Monday, July 02, 2007

The Challenge of Discipleship

Here's a portion of Sunday's sermon which addressed the challenge of discipleship:

The challenge of discipleship is not about adopting a new ideology, but about being grasped by a new way of living. Following Christ submerses us in the waters of baptism and transfers our citizenship from one dominion to another.

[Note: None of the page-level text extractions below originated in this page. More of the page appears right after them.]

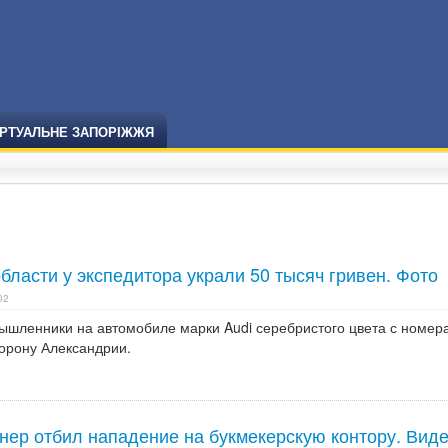
ІРТУАЛЬНЕ ЗАПОРІЖЖЯ
бласти у экспедитора украли 50 тысяч гривен. Фото
02
ышленники на автомобиле марки Audi серебристого цвета с номер
торону Александрии.
нер отбил нападение на букмекерскую контору. Вид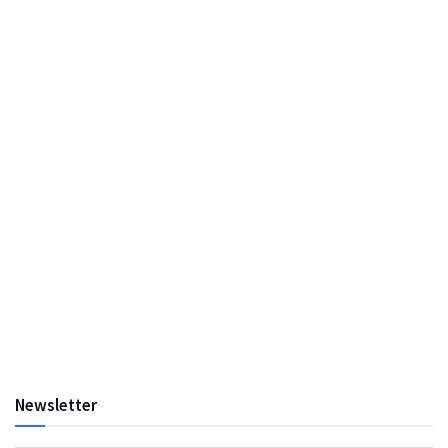
Newsletter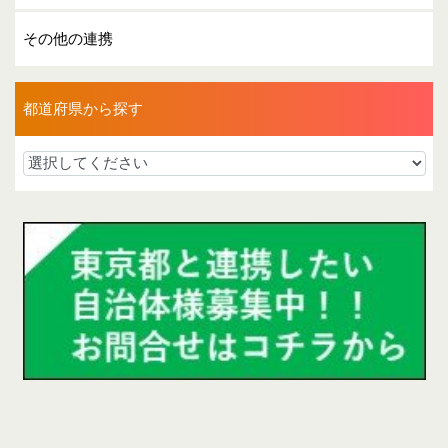
その他の連携
都道府県から探す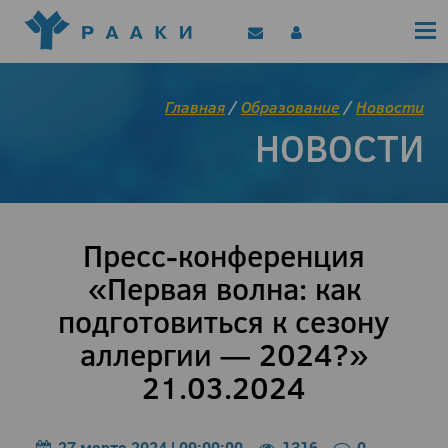
Политика конфиденциальности
Клинические рекомендации
Позиционные документы
EAACI/РААКИ (статьи)
Главная
/
Образование
/
Новости
Диджитал представитель РААКИ
НОВОСТИ
Цифровой канал
Пресс-конференция
«Первая волна: как
подготовиться к сезону
аллергии — 2024?»
21.03.2024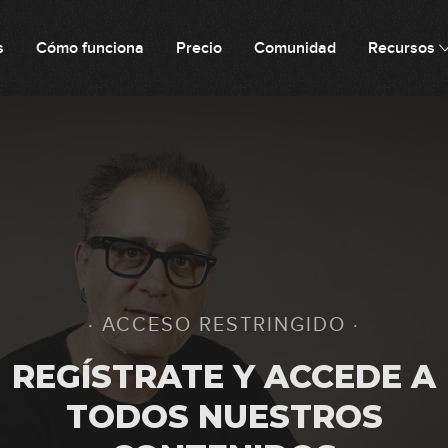
s
Cómo funciona
Precio
Comunidad
Recursos
· ACCESO RESTRINGIDO ·
REGÍSTRATE Y ACCEDE A
TODOS NUESTROS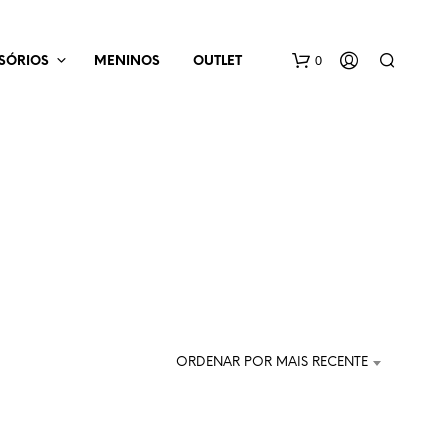
0
SÓRIOS
MENINOS
OUTLET
N
E
N
H
ORDENAR POR MAIS RECENTE
U
M
P
R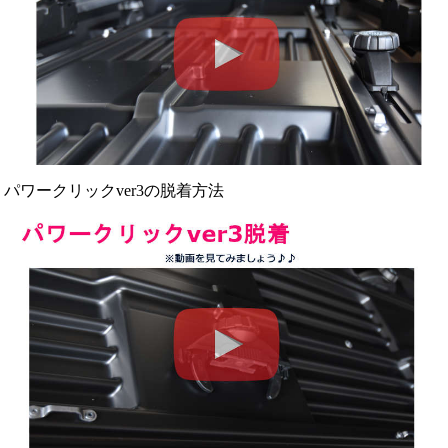
パワークリックver3の脱着方法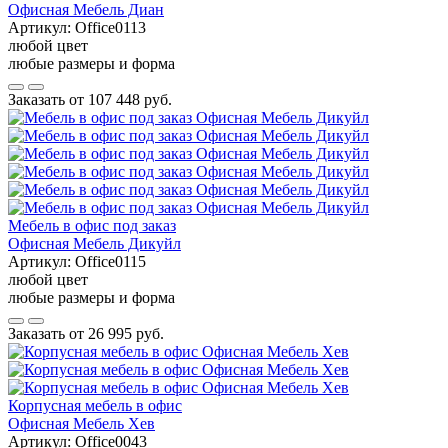
Офисная Мебель Диан
Артикул:
Office0113
любой цвет
любые размеры и форма
Заказать от
107 448 руб.
Мебель в офис под заказ
Офисная Мебель Дикуйл
Артикул:
Office0115
любой цвет
любые размеры и форма
Заказать от
26 995 руб.
Корпусная мебель в офис
Офисная Мебель Хев
Артикул:
Office0043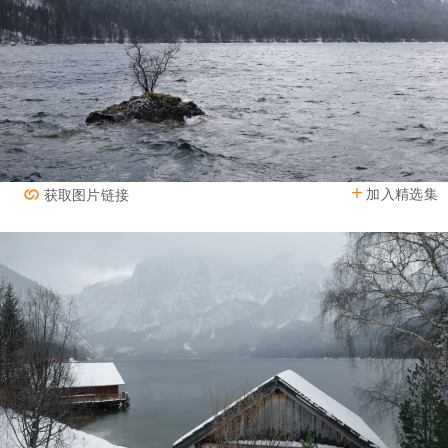
加入精选集
获取图片链接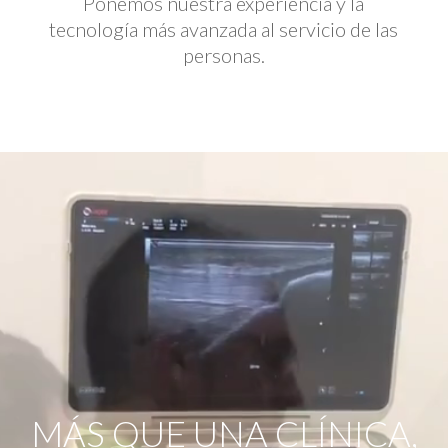
Ponemos nuestra experiencia y la
tecnología más avanzada al servicio de las
personas.
Reproductor
de
vídeo
MÁS QUE UNA CLÍNICA,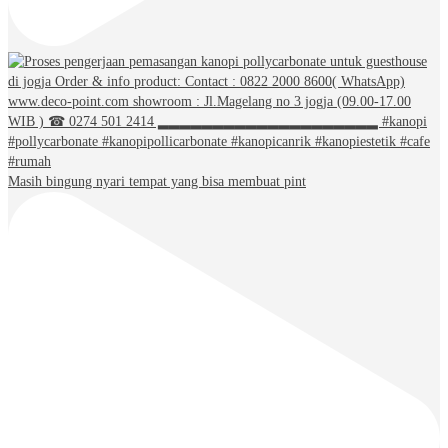
Masih bingung nyari tempat yang bisa membuat pint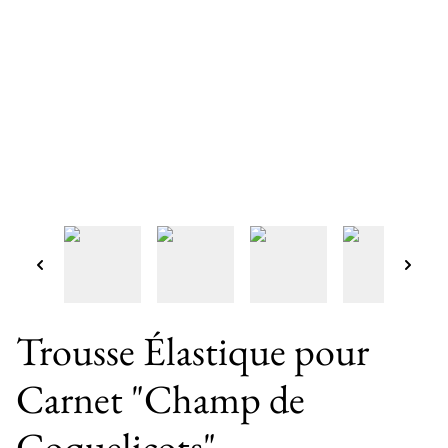
Trousse Élastique pour
Carnet "Champ de
Coquelicots"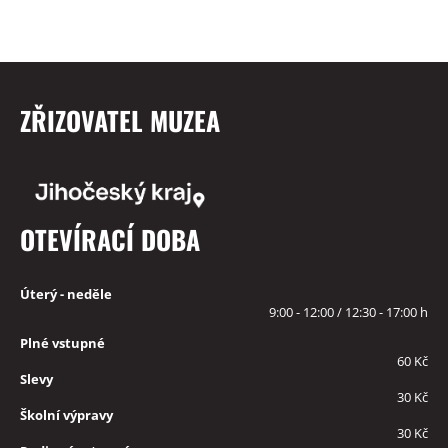
ZŘIZOVATEL MUZEA
OTEVÍRACÍ DOBA
Úterý - neděle
9:00 - 12:00 / 12:30 - 17:00 h
Plné vstupné
60 Kč
Slevy
30 Kč
Školní výpravy
30 Kč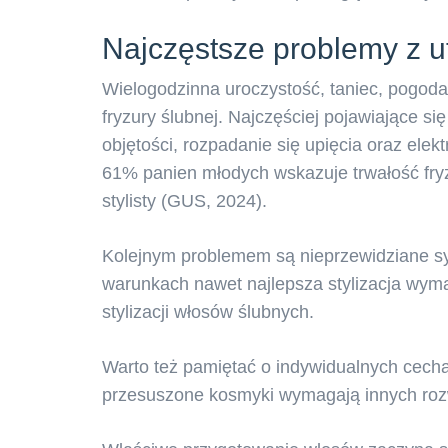
Najczęstsze problemy z u
Wielogodzinna uroczystość, taniec, pogoda
fryzury ślubnej. Najczęściej pojawiające si
objętości, rozpadanie się upięcia oraz el
61% panien młodych wskazuje trwałość fry
stylisty (GUS, 2024).
Kolejnym problemem są nieprzewidziane sytu
warunkach nawet najlepsza stylizacja wym
stylizacji włosów ślubnych.
Warto też pamiętać o indywidualnych cecha
przesuszone kosmyki wymagają innych rozw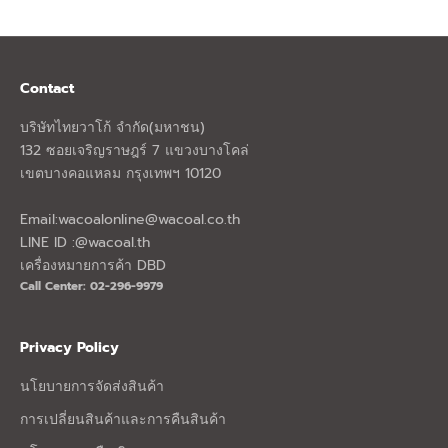
Contact
บริษัทไทยวาโก้ จำกัด(มหาชน)
132 ซอยเจริญราษฎร์ 7 แขวงบางโคล่
เขตบางคอแหลม กรุงเทพฯ 10120
Email:
wacoalonline@wacoal.co.th
LINE ID :@wacoal.th
เครื่องหมายการค้า DBD
Call Center: 02-296-9979
Privacy Policy
นโยบายการจัดส่งสินค้า
การเปลี่ยนสินค้าและการคืนสินค้า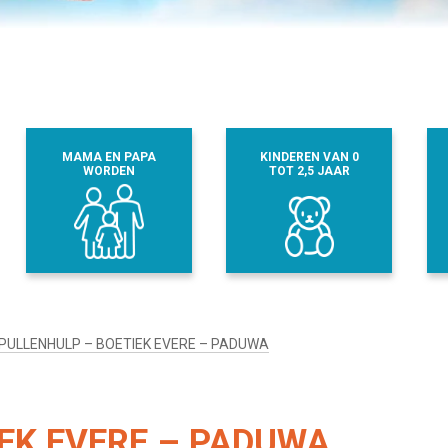
MAMA EN PAPA
KINDEREN VAN 0
WORDEN
TOT 2,5 JAAR
PULLENHULP – BOETIEK EVERE – PADUWA
EK EVERE – PADUWA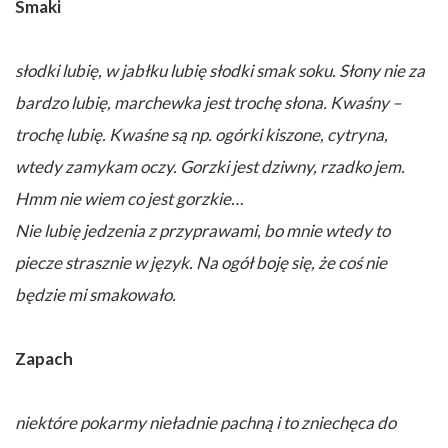
Smaki
słodki lubię, w jabłku lubię słodki smak soku. Słony nie za
bardzo lubię, marchewka jest trochę słona. Kwaśny –
trochę lubię. Kwaśne są np. ogórki kiszone, cytryna,
wtedy zamykam oczy. Gorzki jest dziwny, rzadko jem.
Hmm nie wiem co jest gorzkie…
Nie lubię jedzenia z przyprawami, bo mnie wtedy to
piecze strasznie w język. Na ogół boję się, że coś nie
będzie mi smakowało.
Zapach
niektóre pokarmy nieładnie pachną i to zniechęca do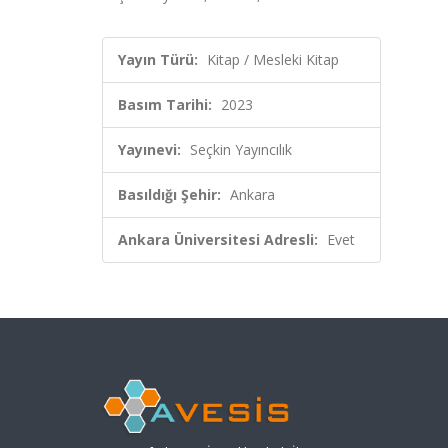
Yayın Türü:
Kitap / Mesleki Kitap
Basım Tarihi:
2023
Yayınevi:
Seçkin Yayıncılık
Basıldığı Şehir:
Ankara
Ankara Üniversitesi Adresli:
Evet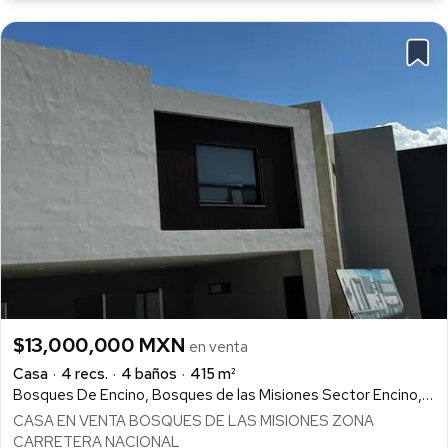
$13,000,000 MXN
en venta
Casa
4 recs.
4 baños
415 m²
Bosques De Encino, Bosques de las Misiones Sector Encino, Santiago
CASA EN VENTA BOSQUES DE LAS MISIONES ZONA
CARRETERA NACIONAL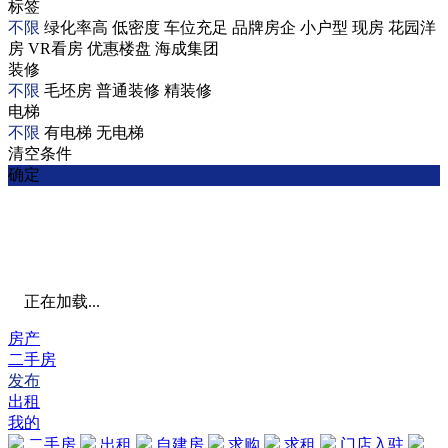
标签
不限
绿化率高
低密度
车位充足
品牌房企
小户型
现房
花园洋
房
VR看房
优惠楼盘
海成集团
装修
不限
毛坯房
普通装修
精装修
电梯
不限
有电梯
无电梯
清空条件
确定
正在加载...
房产
二手房
发布
出租
我的
二手房
出租
自建房
求购
求租
门店入驻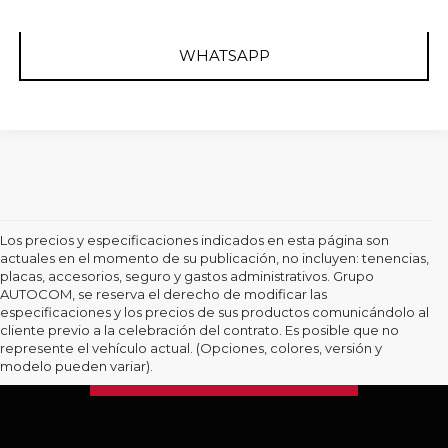
WHATSAPP
Los precios y especificaciones indicados en esta página son
actuales en el momento de su publicación, no incluyen: tenencias,
placas, accesorios, seguro y gastos administrativos. Grupo
AUTOCOM, se reserva el derecho de modificar las
especificaciones y los precios de sus productos comunicándolo al
cliente previo a la celebración del contrato. Es posible que no
represente el vehículo actual. (Opciones, colores, versión y
modelo pueden variar).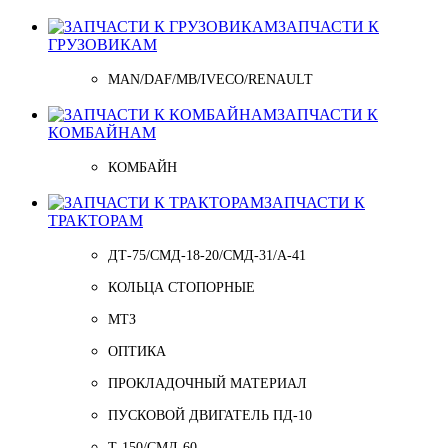
ЗАПЧАСТИ К
ГРУЗОВИКАМ
MAN/DAF/MB/IVECO/RENAULT
ЗАПЧАСТИ К
КОМБАЙНАМ
КОМБАЙН
ЗАПЧАСТИ К
ТРАКТОРАМ
ДТ-75/СМД-18-20/СМД-31/A-41
КОЛЬЦА СТОПОРНЫЕ
МТЗ
ОПТИКА
ПРОКЛАДОЧНЫЙ МАТЕРИАЛ
ПУСКОВОЙ ДВИГАТЕЛЬ ПД-10
Т-150/СМД-60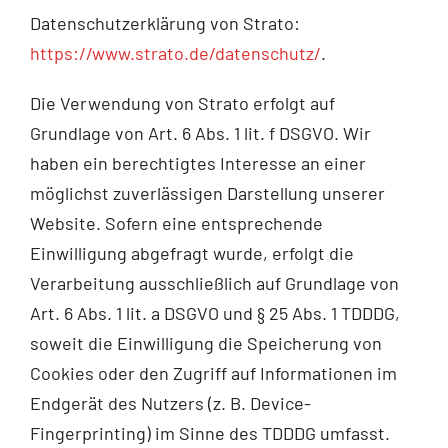
Datenschutzerklärung von Strato:
https://www.strato.de/datenschutz/
.
Die Verwendung von Strato erfolgt auf
Grundlage von Art. 6 Abs. 1 lit. f DSGVO. Wir
haben ein berechtigtes Interesse an einer
möglichst zuverlässigen Darstellung unserer
Website. Sofern eine entsprechende
Einwilligung abgefragt wurde, erfolgt die
Verarbeitung ausschließlich auf Grundlage von
Art. 6 Abs. 1 lit. a DSGVO und § 25 Abs. 1 TDDDG,
soweit die Einwilligung die Speicherung von
Cookies oder den Zugriff auf Informationen im
Endgerät des Nutzers (z. B. Device-
Fingerprinting) im Sinne des TDDDG umfasst.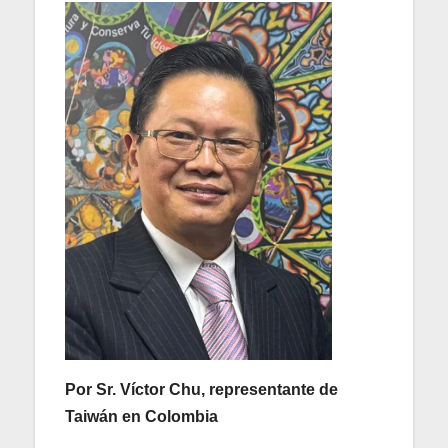
Por Sr. Víctor Chu, representante de
Taiwán en Colombia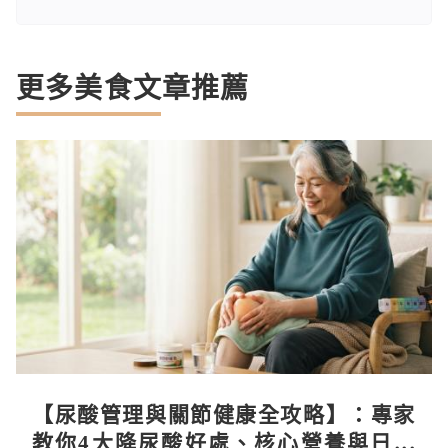
更多美食文章推薦
【尿酸管理與關節健康全攻略】：專家
教你4大降尿酸好處、核心營養與日常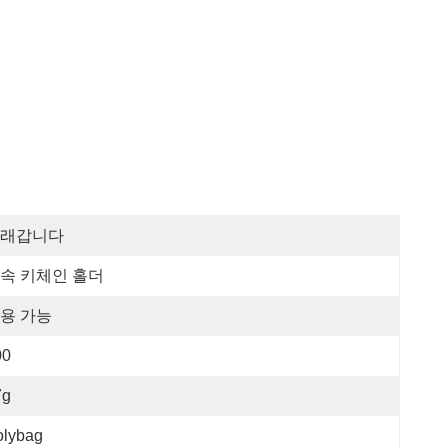
래갑니다
속 키체인 홀더
용 가능
00
7g
olybag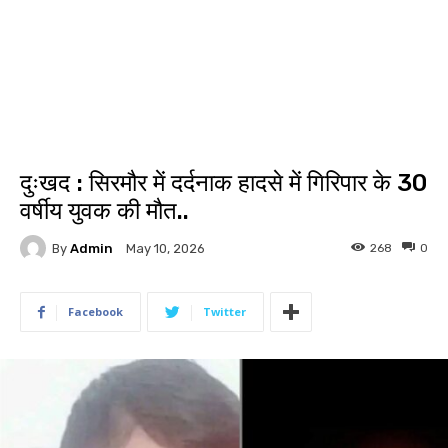
दुःखद : सिरमौर में दर्दनाक हादसे में गिरिपार के 30
वर्षीय युवक की मौत..
By
Admin
268
0
May 10, 2026
Facebook
Twitter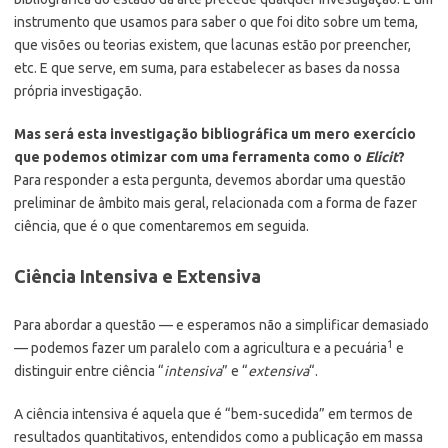
instrumento que usamos para saber o que foi dito sobre um tema,
que visões ou teorias existem, que lacunas estão por preencher,
etc. E que serve, em suma, para estabelecer as bases da nossa
própria investigação.
Mas será esta investigação bibliográfica um mero exercício
que podemos otimizar com uma ferramenta como o
Elicit
?
Para responder a esta pergunta, devemos abordar uma questão
preliminar de âmbito mais geral, relacionada com a forma de fazer
ciência, que é o que comentaremos em seguida.
Ciência Intensiva e Extensiva
Para abordar a questão — e esperamos não a simplificar demasiado
1
— podemos fazer um paralelo com a agricultura e a pecuária
e
distinguir entre ciência “
intensiva
” e “
extensiva
“.
A ciência intensiva é aquela que é “bem-sucedida” em termos de
resultados quantitativos, entendidos como a publicação em massa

No one understood this better than did John Wesley who, in his classic essay, “The Character of a Methodist,” laid out an order of salvation that was committed to a lifetime of growth. The Methodist class meetings met weekly and provided a place for mutual study, correction, forgiveness, and prayer. Wesleyans, Will Willimon maintains, experienced the gospel call, not merely as the intellectual question, “Do you agree?” or its emotional opposite, “Do you feel?” but as the more politically-loaded question, “Will you join?” The danger in our culture is that the Christian faith may simply get reduced to a merely private or individualistic matter. Dietrich Bonhoeffer, facing the power of the Nazi state, knew that this kind of withdrawal from the culture would never empower Christians to resist. The only hope for Christians in an alien world, he suggested, was membership in a community that would enable them to stand up to the forces of Nazism. In his, Cost of Discipleship, he says: “There is a certain ‘political’ character involved in the idea of sanctification and it is this character which provides the only basis for the Church’s political ethic. The world is the world and the Church the Church, and yet the Word of God must go forth from the Church into all the world, proclaiming that the earth is the Lord’s and all that therein is. Herein is the ‘political’ character of the Church,” (314).

Perhaps living in a country such as ours, it is easy to mistake the veneer of religiosity for the gospel of Jesus Christ. In his most recent book, The Jesus Way: A Conversation on the Way that Jesus is the Way, Eugene Peterson shows us just how counter-cultural this call to discipleship really is. He says, “I cannot follow Jesus any way which I like. My following must be consonant with his leading. . . More often than not I find my Christian brothers and sisters uncritically embracing the ways and means practiced by the high-profile men and women who lead large corporations, congregations, nations, and causes, people who show us how to make money, win wars, manage people, sell products, manipulate emotions, and who then write books or give lectures telling us how we can do what they are doing. But these ways and means more often than not violate the ways of Jesus. North American Christians are conspicuous for going along with whatever the culture decides is charismatic, successful, influential—whatever gets things done, whatever can gather a crowd of followers—hardly noticing that these ways and means are at odds with the clearly marked way that Jesus walked and called us to follow,” (8).